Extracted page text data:
•••••
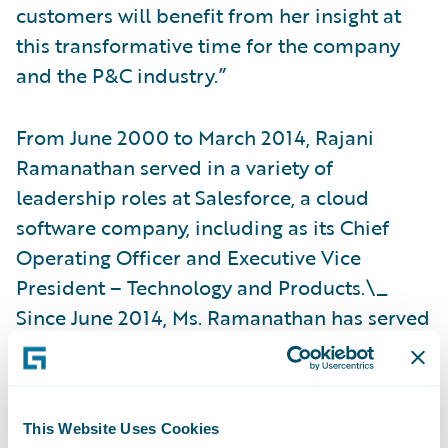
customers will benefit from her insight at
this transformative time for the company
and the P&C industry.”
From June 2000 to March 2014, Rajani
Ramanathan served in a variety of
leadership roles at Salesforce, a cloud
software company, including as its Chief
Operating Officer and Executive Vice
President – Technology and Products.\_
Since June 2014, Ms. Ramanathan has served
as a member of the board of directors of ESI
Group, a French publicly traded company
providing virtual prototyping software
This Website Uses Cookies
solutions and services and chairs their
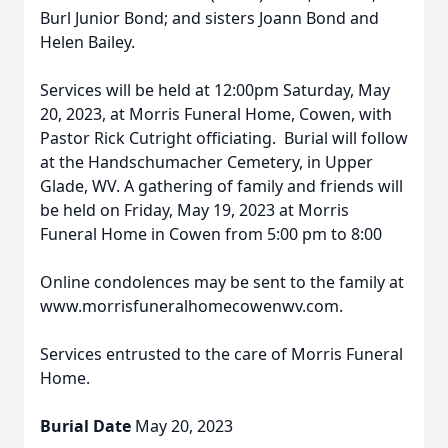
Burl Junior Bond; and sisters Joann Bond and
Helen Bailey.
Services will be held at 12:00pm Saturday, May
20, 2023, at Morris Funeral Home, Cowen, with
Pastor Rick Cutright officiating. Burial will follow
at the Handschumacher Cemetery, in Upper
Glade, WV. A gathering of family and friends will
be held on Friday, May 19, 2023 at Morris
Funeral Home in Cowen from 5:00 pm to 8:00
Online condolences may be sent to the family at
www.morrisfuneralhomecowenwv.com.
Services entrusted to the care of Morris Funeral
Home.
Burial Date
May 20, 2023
•••••
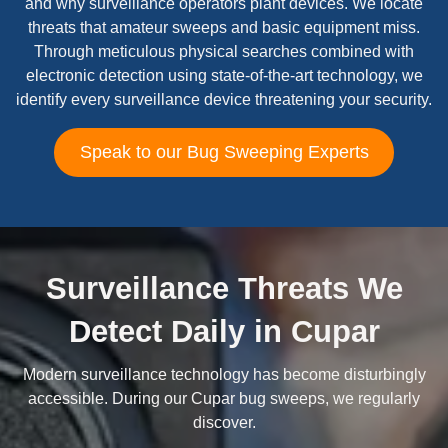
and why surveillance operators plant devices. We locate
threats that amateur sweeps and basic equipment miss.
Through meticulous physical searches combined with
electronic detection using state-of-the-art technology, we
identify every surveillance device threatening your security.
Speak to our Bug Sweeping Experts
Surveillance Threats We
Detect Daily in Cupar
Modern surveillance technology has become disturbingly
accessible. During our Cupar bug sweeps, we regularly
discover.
•••••
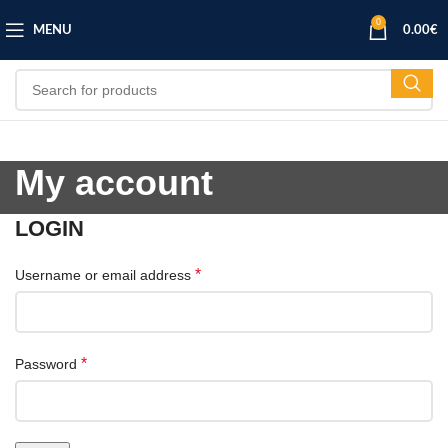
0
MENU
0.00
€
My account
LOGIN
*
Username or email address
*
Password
•••••
* Exercise: Both end lines included, restate word for word the lines above from the line with "be held on Friday, May 19, 2023 at Morris" to the line with "May 20, 2023", and nothing else.

* Result below:
be held on Friday, May 19, 2023 at Morris
Funeral Home in Cowen from 5:00 pm to 8:00
Online condolences may be sent to the family at
www.morrisfuneralhomecowenwv.com.
Services entrusted to the care of Morris Funeral
Home.
Burial Date
May 20, 2023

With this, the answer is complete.